(Data entries)
========
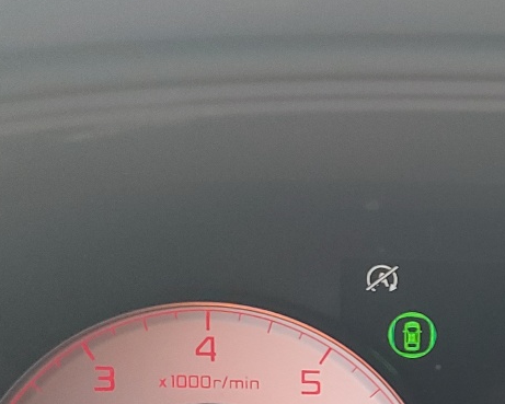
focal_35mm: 88
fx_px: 1316
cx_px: 642
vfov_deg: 17.2
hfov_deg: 20.1
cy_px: 379
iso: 62
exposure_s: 1/120
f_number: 1.5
========
- Action item
Please copy the data above character for character, skipping any pictures.

- Worked solution
focal_35mm: 88
fx_px: 1316
cx_px: 642
vfov_deg: 17.2
hfov_deg: 20.1
cy_px: 379
iso: 62
exposure_s: 1/120
f_number: 1.5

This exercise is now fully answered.